What the task requires> Update the items below so that every "transcribe" becomes "write out", with nothing else altered.

___ The records

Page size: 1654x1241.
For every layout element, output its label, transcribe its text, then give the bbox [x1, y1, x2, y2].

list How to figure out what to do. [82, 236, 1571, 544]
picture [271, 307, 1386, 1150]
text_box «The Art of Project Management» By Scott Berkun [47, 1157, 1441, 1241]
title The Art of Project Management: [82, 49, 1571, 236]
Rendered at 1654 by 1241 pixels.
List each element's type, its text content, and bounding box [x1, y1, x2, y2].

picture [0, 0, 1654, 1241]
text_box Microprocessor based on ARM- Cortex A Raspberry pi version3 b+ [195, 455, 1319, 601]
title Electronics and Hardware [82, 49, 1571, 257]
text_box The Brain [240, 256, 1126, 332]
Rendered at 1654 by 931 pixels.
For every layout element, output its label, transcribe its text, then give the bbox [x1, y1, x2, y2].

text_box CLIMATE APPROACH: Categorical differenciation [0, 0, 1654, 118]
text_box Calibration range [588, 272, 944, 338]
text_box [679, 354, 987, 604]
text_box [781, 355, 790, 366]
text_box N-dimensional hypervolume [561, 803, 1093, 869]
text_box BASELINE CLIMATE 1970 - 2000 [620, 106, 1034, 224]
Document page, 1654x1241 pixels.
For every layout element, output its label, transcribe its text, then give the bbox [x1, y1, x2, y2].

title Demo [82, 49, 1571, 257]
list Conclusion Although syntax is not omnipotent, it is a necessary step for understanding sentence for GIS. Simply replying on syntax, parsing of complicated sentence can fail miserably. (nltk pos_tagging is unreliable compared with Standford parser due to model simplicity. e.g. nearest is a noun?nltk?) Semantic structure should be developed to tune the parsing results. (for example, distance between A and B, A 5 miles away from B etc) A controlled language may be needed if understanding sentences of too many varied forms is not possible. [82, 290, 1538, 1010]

______

Written reply>
Page size: 1654x1241.
For every layout element, output its label, write out its text, then give the bbox [x1, y1, x2, y2].

list How to figure out what to do. [82, 236, 1571, 544]
picture [271, 307, 1386, 1150]
text_box «The Art of Project Management» By Scott Berkun [47, 1157, 1441, 1241]
title The Art of Project Management: [82, 49, 1571, 236]
Rendered at 1654 by 1241 pixels.
List each element's type, its text content, and bounding box [x1, y1, x2, y2].

picture [0, 0, 1654, 1241]
text_box Microprocessor based on ARM- Cortex A Raspberry pi version3 b+ [195, 455, 1319, 601]
title Electronics and Hardware [82, 49, 1571, 257]
text_box The Brain [240, 256, 1126, 332]
Rendered at 1654 by 931 pixels.
For every layout element, output its label, write out its text, then give the bbox [x1, y1, x2, y2].

text_box CLIMATE APPROACH: Categorical differenciation [0, 0, 1654, 118]
text_box Calibration range [588, 272, 944, 338]
text_box [679, 354, 987, 604]
text_box [781, 355, 790, 366]
text_box N-dimensional hypervolume [561, 803, 1093, 869]
text_box BASELINE CLIMATE 1970 - 2000 [620, 106, 1034, 224]
Document page, 1654x1241 pixels.
For every layout element, output its label, write out its text, then give the bbox [x1, y1, x2, y2].

title Demo [82, 49, 1571, 257]
list Conclusion Although syntax is not omnipotent, it is a necessary step for understanding sentence for GIS. Simply replying on syntax, parsing of complicated sentence can fail miserably. (nltk pos_tagging is unreliable compared with Standford parser due to model simplicity. e.g. nearest is a noun?nltk?) Semantic structure should be developed to tune the parsing results. (for example, distance between A and B, A 5 miles away from B etc) A controlled language may be needed if understanding sentences of too many varied forms is not possible. [82, 290, 1538, 1010]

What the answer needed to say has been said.